• WORK ORDER 1
Decide whether each statement below agrees with the thread on securing a carriage in a trailer, answering yes or no and quoting the deciding words of the thread: (a) The replier obtained the tie-down equipment from the linked website. (b) The E Track spring fitting comes with more than one kind of end. (c) The replier has a photo of the carriages tied down.
• WORK ORDER 2
Carry on the thread on securing a carriage in a trailer from the point at which it stops.

• TEXT SHOWN

>>>

# Securing carriage in trailer



## ClickMini (Feb 22, 2010)

Leia told me that someone here (Rhinestone?) had some info about tie-downs to secure a carriage inside a trailer. Any ideas? I have to secure my Tadpole inside the trailer, and that is not quite as straightforward as my carts are. Thanks for any ideas!

Amy


----------



## RhineStone (Feb 23, 2010)

Congratulations Amy on your new vehicle! It's so exciting!

Carts needs to be tied down as securely as possible. Like we saw in Leia's truck accident, if they are not tied down securely, they will go flying at worst, and at best they will be scratched up by getting jostled around.

We use ratchet straps to secure our loads, either to tie rings in the floor, or we have installed E Track on the walls. http://www.uscargocontrol.com/etrackstrapstiedowns-c-3.html

If you don't have double wall construction, I have also seen other carriage drivers install it on the floor. We didn't get our stuff from that website above, but it shows you well what kinds of attachments are available. We get ours from a "local" trucking company. The E Track spring fitting is available with multiple ends, like rings and tie offs, etc. We also got the wood end fitting for E Track and made a removable shelf with 2x4s and plywood. Chad used the basic spring fitting on the sides of the harness racks, so they are removable from the trailer, too. I don't have a photo of the carriages tied down, but we tie almost everything down with the E Track fittings.

<<<

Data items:
>>>

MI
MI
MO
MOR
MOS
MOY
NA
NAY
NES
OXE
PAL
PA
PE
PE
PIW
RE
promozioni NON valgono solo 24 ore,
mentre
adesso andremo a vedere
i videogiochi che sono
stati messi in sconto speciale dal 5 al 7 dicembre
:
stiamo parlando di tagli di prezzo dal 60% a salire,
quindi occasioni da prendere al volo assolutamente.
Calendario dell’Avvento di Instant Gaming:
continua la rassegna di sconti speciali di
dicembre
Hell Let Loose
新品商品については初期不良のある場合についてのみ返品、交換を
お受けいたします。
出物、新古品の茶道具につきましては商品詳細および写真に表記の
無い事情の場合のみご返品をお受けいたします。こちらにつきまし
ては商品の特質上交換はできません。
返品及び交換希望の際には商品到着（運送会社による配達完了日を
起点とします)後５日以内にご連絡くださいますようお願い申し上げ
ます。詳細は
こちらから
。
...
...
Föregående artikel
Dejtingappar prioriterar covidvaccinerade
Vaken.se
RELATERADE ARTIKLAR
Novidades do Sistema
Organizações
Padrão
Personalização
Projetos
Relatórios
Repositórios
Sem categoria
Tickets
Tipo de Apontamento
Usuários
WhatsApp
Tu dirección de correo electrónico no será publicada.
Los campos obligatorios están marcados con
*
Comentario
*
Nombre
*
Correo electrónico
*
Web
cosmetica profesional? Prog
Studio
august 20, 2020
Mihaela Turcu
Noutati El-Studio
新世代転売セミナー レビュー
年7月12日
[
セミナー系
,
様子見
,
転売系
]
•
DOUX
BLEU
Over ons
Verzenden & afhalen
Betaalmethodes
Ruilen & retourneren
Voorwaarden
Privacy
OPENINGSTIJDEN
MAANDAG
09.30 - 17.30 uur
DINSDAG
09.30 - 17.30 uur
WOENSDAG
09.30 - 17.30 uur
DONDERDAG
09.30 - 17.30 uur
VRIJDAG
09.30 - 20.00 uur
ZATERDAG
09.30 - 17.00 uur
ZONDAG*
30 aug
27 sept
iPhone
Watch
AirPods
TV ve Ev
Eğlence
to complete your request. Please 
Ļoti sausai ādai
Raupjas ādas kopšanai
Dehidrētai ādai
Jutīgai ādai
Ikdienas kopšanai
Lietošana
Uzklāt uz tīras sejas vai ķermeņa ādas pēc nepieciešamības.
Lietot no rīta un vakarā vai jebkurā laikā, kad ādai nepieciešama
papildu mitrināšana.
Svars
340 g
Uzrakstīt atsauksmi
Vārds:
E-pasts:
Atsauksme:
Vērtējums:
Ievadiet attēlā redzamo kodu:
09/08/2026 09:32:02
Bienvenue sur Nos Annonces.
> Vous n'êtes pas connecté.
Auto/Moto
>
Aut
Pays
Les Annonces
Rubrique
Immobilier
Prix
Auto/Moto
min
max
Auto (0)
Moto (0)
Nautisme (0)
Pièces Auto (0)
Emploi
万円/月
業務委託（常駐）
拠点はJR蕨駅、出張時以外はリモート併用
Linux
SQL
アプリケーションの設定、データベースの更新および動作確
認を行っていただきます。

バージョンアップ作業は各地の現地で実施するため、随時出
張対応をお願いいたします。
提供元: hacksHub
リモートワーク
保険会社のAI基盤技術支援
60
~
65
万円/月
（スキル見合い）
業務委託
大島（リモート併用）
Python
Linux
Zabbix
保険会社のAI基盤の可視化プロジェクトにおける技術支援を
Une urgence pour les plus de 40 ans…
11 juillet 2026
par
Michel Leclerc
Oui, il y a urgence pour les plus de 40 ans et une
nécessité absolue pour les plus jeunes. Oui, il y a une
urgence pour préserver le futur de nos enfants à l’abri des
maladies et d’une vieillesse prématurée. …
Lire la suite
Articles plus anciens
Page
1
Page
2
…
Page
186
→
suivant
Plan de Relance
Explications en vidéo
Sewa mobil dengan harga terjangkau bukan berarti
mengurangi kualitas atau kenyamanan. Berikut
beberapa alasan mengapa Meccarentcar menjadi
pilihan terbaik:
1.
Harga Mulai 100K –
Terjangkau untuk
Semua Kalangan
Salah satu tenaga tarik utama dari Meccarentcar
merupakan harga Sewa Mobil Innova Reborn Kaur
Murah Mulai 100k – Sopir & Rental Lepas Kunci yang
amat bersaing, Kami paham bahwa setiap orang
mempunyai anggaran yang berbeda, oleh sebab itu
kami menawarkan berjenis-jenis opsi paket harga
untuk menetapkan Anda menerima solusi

<<<

• TASK OUTPUT 1
(a) No: "We didn't get our stuff from that website above"
(b) Yes: "The E Track spring fitting is available with multiple ends, like rings and tie offs, etc."
(c) No: "I don't have a photo of the carriages tied down"

• TASK OUTPUT 2
We put those "old fashioned" fuzzy horse leg wraps around places on the cart where the cargo straps touch the carts to protect the paint. They work great! (BTW, we don't run down the road with that stuff on the shelf, it will fall off, but it is really nice once you get to the show and put it up out of the way.)







I don't know where you shop for hardware, but our local chain carries this that will also work for tying down carriages:

http://www.farmandfleet.com/products/567472recessed_mount_with_d_ring.html?lref=%2fautomotive%2ftrailers_towing%2ftowing%2faccessories%2f%3fp%3d4

I have seen other designs, too, but basically the pocket for the ring is recessed/cut out into the floor.

We have also used "pressure bars" to secure loads, but it would depend on how much "flex" your walls have as to whether or not those would work for you.

Let me know if you need more info. My husband is kind of a stickler about tying carriages down securely!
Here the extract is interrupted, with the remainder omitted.